When SOE was purchased and became Daybreak, many management changes happened that led me to take over design leadership for all of PlanetSide 2. With a reduced team size, the Executive Producer and I planned a future for the game to add more sandbox features that put more strategic and tactical variety into the players’ hands. I led the design for the main conduit, the Construction System. Our small team of passionate developers and I collaborated to come up with a system that was scopable, flexible, monetizable, and could grow throughout the lifetime of the game. Even though I left the team before the release, I was immensely proud when the system launched to see how much iteration and polish the team put into it.
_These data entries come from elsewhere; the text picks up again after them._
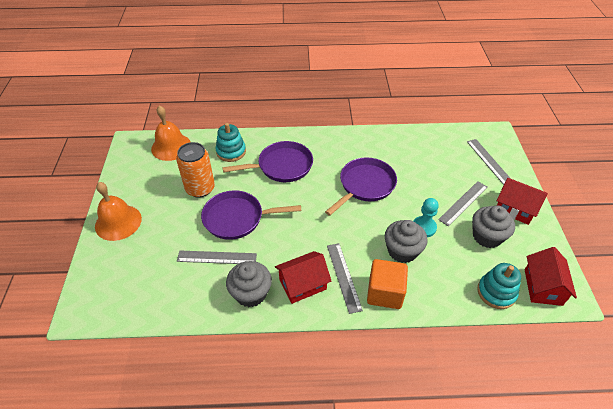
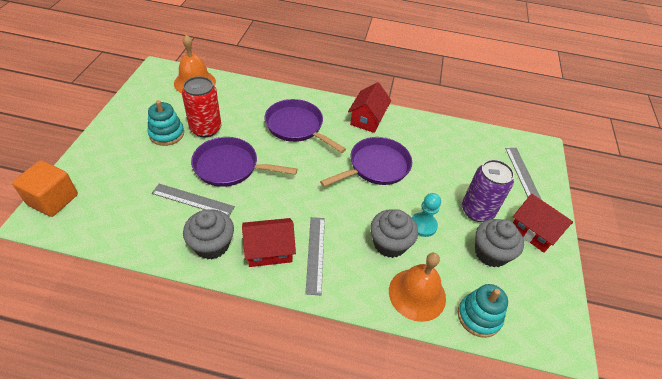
camera: 10 degrees right, 0 degrees up
(118, 222) = (112, 141): orange bell -> orange bell (417, 294)
(200, 188) = (205, 129): orange can -> red can
(231, 151) = (251, 100): turquoise stacking toy -> turquoise stacking toy (166, 134)
(282, 166) = (297, 126): purple pan -> purple pan turned 135 degrees counterclockwise
(385, 293) = (353, 283): orange cube -> orange cube (53, 200)
(463, 203) = (477, 211): grey ruler -> purple can
(543, 287) = (536, 325): red house -> red house (367, 119)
Next, I was asked to take over design leadership on the Landmark team to prepare the game for release from early access. Our main objective was to provide value to those players who already invested in the game by giving them a finished game. We spent our time improving and the UI and making it consistent, building lore and a world, tuning, itemizing, balancing, redo’ing the new player experience, and generally doing our best to make it something we were proud of.

During that process I was made the Creative Director of the EverQuest franchise and am enjoying the privilege of working on one of the most iconic IPs in gaming history. Additionally, I’ve been doing outreach to local game development programs.

EverQuest Franchise Narrative Team giving a talk to Coleman College students on Narrative Design in MMOs.

EverQuest Franchise Narrative Team giving a talk to Coleman College students on Narrative Design in MMOs.